Faruk Bildirici “Günahlarımızda Yıkandık”ta, meslek ahlakına, gazeteciliğin ne olduğuna ve ne olmadığına, nasıl yapılması ve yapılmaması gerektiğine ilişkin görüşlerini sıralarken Türkiye’nin geçirdiği siyasi ve toplumsal dönüşümü anlatıyor.

Hakan Bora

‘Gazeteci tarafsız taraftır’

Türkiye’de Bab-ı Âlî’den plazalardaki medyaya evrilen gazetecilik; son dönemde iktidarların ve basın patronlarının ticari ilişkilerine, siyasi rüzgârlara göre şekillendi. Estetik tamamdı ama meslek ahlakı yara aldı. Okur ve izleyici, büyük oranda bu “estetik” kısmına bakar oldu, medya büyüdü, haber verme biçimi değişti. Kimi zaman verilen “haberde” haber yoktu!

Derken bir denetim şart dendi, okur ile gazete (ya da medya kuruluşu) arasında köprü oluşturuldu, “ombusdman” veya bunun yanlış çevirisiyle “okur temsilcileri” basında boy göstermeye başladı. Editoryal kadroyla okur arasında mekik dokuyan bu isimlerden biri de 1980’lerin başından beri gazetecilik yapan Faruk Bildirici.

Bildirici, haberlere yöneltilen eleştirilere yanıtlar verdi, arkadaşlarına eleştiriler yöneltti, yanlışları ifade etti. Yeri geldi kendi hatalarını da açıkladı; anlayacağınız meslek ahlakı neyi gerektiriyorsa onu yaptı.

Kaleme aldığı Günahlarımızda Yıkandık’ta Bildirici, bu süreçleri anlatırken meslek ahlakına dair örnekler vererek gazeteciliğin ne olduğuna ve ne olmadığına, nasıl yapıldığına ve yapılmaması gerektiğine ilişkin görüşlerini sıralıyor.

Gazetecilik ve medya arasındaki ayrımı cepte tutup bir haberin kaynağından okura ulaşma aşamasındaki süreçleri anlatan Bildirici; herhangi bir felaketin, ölümün, nefret söyleminin, şiddet eyleminin, ayrımcılığın, terörün, spor karşılaşmasının, fotoğrafın, sosyal medyadaki bir paylaşımın ve siyasetin haberleştirilmesiyle ilgili ilkelerden bahsediyor. Haberin nasıl yazılamayacağını, bugün en büyük sorunlardan biri olan Türkçe kullanımıyla ilgili satırlarla pekiştirip yakın ve uzak geçmiş ile günümüzden örnekler veriyor.

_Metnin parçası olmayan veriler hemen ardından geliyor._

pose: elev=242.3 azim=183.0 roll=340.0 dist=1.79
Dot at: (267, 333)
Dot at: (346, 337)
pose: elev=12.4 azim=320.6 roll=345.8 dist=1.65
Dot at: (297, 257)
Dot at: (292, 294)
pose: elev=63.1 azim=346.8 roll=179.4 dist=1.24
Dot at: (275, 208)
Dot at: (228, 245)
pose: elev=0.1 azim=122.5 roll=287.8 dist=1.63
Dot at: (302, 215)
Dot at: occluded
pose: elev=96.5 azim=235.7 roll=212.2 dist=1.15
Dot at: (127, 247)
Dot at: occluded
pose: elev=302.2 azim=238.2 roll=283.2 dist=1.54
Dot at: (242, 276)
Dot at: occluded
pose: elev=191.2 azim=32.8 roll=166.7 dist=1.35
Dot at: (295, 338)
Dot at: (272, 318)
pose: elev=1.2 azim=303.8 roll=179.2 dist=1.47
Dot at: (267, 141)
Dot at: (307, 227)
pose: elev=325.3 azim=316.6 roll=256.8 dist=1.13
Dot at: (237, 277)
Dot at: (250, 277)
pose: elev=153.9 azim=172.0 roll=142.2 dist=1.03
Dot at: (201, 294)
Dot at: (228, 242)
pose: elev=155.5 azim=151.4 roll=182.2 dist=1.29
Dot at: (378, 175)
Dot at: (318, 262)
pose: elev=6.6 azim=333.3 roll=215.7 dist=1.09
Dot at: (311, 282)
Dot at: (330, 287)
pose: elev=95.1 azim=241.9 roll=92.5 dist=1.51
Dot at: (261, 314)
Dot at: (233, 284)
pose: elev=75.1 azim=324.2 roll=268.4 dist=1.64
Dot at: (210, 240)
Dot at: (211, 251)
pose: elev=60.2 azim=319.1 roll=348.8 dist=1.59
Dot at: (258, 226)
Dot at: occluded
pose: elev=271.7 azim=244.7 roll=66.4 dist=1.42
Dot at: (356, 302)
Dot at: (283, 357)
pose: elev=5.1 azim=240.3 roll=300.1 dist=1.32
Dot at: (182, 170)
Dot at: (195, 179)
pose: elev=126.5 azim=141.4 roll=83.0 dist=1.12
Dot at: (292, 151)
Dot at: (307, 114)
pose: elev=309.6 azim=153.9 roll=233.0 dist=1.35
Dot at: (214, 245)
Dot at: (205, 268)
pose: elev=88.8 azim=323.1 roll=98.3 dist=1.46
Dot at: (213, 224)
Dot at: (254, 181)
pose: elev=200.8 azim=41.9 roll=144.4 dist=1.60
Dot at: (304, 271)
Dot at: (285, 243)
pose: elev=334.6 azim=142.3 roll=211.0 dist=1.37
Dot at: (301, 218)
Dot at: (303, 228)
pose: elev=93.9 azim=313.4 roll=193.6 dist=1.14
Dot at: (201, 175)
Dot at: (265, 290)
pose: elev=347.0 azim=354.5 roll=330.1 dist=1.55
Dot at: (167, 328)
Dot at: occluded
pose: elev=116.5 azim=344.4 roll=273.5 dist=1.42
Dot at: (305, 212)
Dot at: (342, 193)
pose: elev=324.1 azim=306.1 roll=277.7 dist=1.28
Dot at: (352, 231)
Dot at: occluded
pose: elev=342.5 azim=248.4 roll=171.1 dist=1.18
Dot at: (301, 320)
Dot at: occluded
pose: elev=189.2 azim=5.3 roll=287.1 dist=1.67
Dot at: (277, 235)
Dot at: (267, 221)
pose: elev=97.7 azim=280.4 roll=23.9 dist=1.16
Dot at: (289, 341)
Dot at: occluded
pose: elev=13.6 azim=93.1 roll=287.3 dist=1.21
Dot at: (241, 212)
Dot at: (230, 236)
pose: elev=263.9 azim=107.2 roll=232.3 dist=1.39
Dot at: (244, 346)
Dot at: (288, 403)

Yalnızca habercilik mi?.. Gazetecilerin çalışma koşulları, özellikle medyalaşma aşamasından sonra işverenin onlarla kurduğu ve hakların tırpanlanmasına dayanan ilişki örnekleri de var kitapta. Bununla birlikte soru soramayan (sordurulmayan), haber yapma ve eleştiri özgürlüğü kısıtlanan, 2002’den sonra cendereye alınan gazetecileri ve gazeteciliği de anlatan Bildirici, “seçme gazeteci” uygulamasını hatırlatıyor: “Seçilmiş gazeteciler, siysetçiyle arasındaki mesafeyi koruyamaz. Siyasetçiyle içli dışlı olan bu tip gazeteciler, siyasetçinin yerine düşünmeye başlar, asıl işlevinin toplumun çıkarkarını korumak olduğunu unutur, ‘misyon gazetecisi’ne dönüşür.”
 
HAPSEDİLEN BASIN

Türkiye’de gazeteciliğin geçirdiği evrimi ortaya koyan bu satırlarda Bildirici, aslında meslektaşlarının kaybolan reflekslerini ve bağımsızlığını vurgularken yitip giden soru ve eleştirel bakışın yerini onaylamanın nasıl aldığını aktarıyor bir bakıma.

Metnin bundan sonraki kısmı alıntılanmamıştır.